Eigentlich ist
Religion ein Glaube wie jeder andere. Der eine glaubt an Gott, der andere an
UFOs. Die eine glaubt an Jesus, der andere an Sex-Gurus. Es gibt sogar Leute,
die an die CDU oder FDP glauben! Oder an Marx und Slavoj Žižek! Sich über den
Glauben und die Weltsicht anderer lustig zu machen, ist seit eh und je ein
Mittel zum Ausdruck von Kritik. Im Großen und Ganzen wird diese Art von
Kritikäußerung in den modernen Gesellschaften toleriert. Probleme gibt es nur,
wenn es sich dabei um Religionen handelt.
Die heftigen
Reaktionen, die durch Spott über Religionen ausgelöst werden, sind darauf
zurückzuführen, dass viele religiöse Menschen noch immer eine fanatische
Einstellung gegenüber der Religion haben. Sie sehen die Religion als etwas
Heiliges, das über alles anderem steht. So erwarten sie von allen, die Religion
immer mit Respekt zu behandeln. Vieles, was bei der Kritikäußerung erlaubt ist,
gehört für sie verboten, wenn die Religion ins Spiel kommt. Diese Haltung
gegenüber Kritik an eigenem Glauben wird von allen Fanatikern geteilt. Für
radikale Marxisten ist Marx das, was Mohammed für konservative Muslime ist. Für
radikale englische Monarchisten ist Königin Elisabeth II wie Jesus für
fanatische Christen.

> BEREITGESTELLTE DATEN:
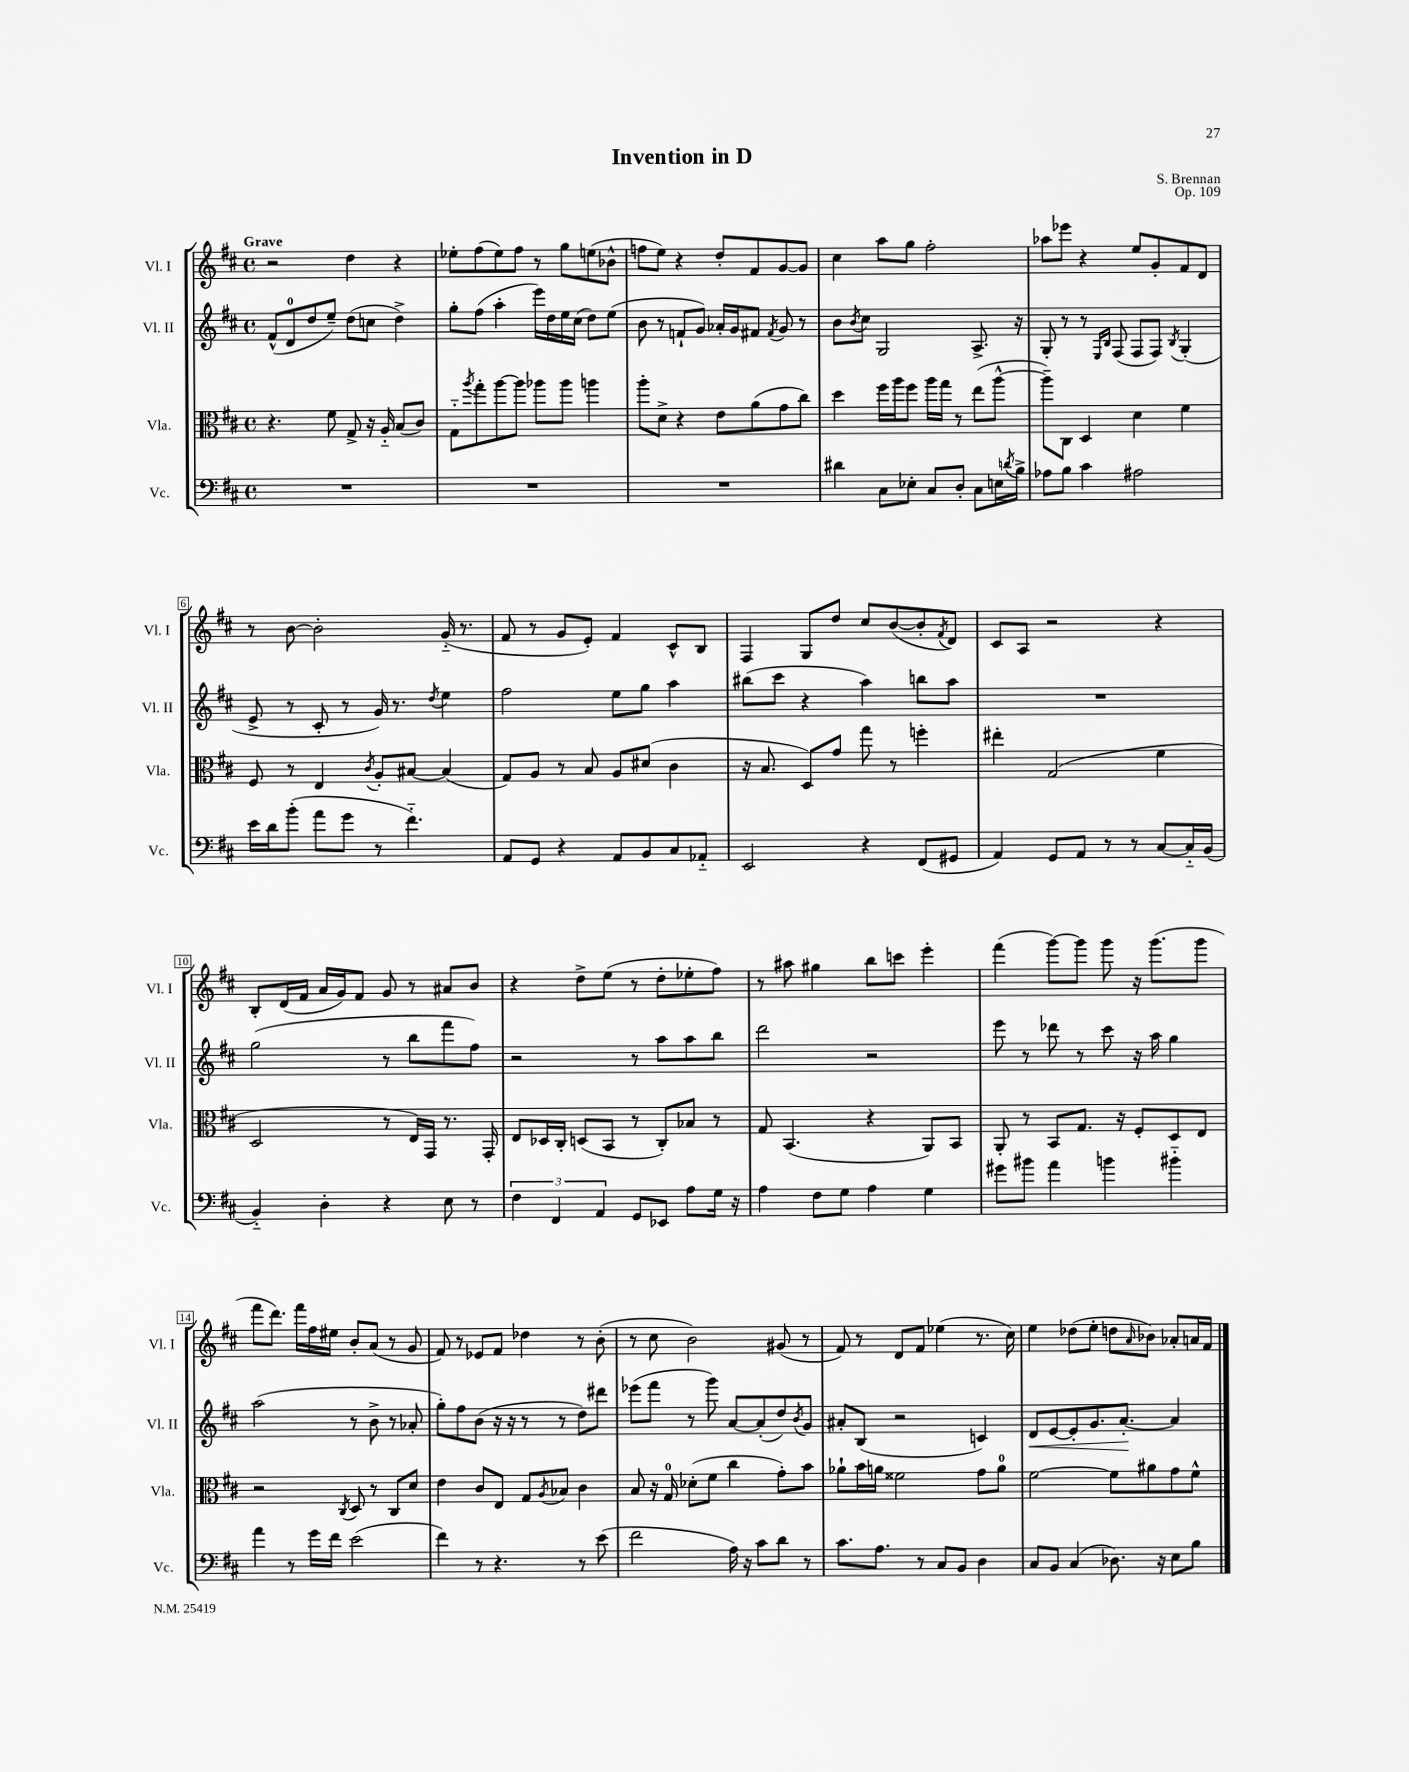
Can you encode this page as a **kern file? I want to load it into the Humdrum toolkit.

> AUFGABENSTELLUNG 1: Übertragen Sie diesen Satz aus dem Text über Spott an Religionen ins Englische: „Sich über den Glauben und die Weltsicht anderer lustig zu machen, ist seit eh und je ein Mittel zum Ausdruck von Kritik.“
> AUFGABENSTELLUNG 2: Führen Sie den Text über Spott an Religionen im Anschluss an seinen letzten Satz fort.

> LÖSUNG 1: Making fun of other people's faith and worldview has always been a means of expressing criticism.

> LÖSUNG 2:
Fanatiker
können zwischen ihrer Person und ihrem Glauben nicht unterscheiden. Dies
bewirkt, dass sie den Spott über ihren Glauben persönlich nehmen und sich
persönlich beleidigt und angegriffen fühlen. Dabei verbirgt sich ein großer
Unterschied zwischen Spott über einen Glauben, eine Weltsicht oder eine
Lebenseinstellung und Spott über Menschen, die diese teilen. Zu behaupten,
Religion sei dumm oder scheußlich, ist nicht dasselbe, wie zu behaupten,
religiöse Menschen seien dumm oder scheußlich.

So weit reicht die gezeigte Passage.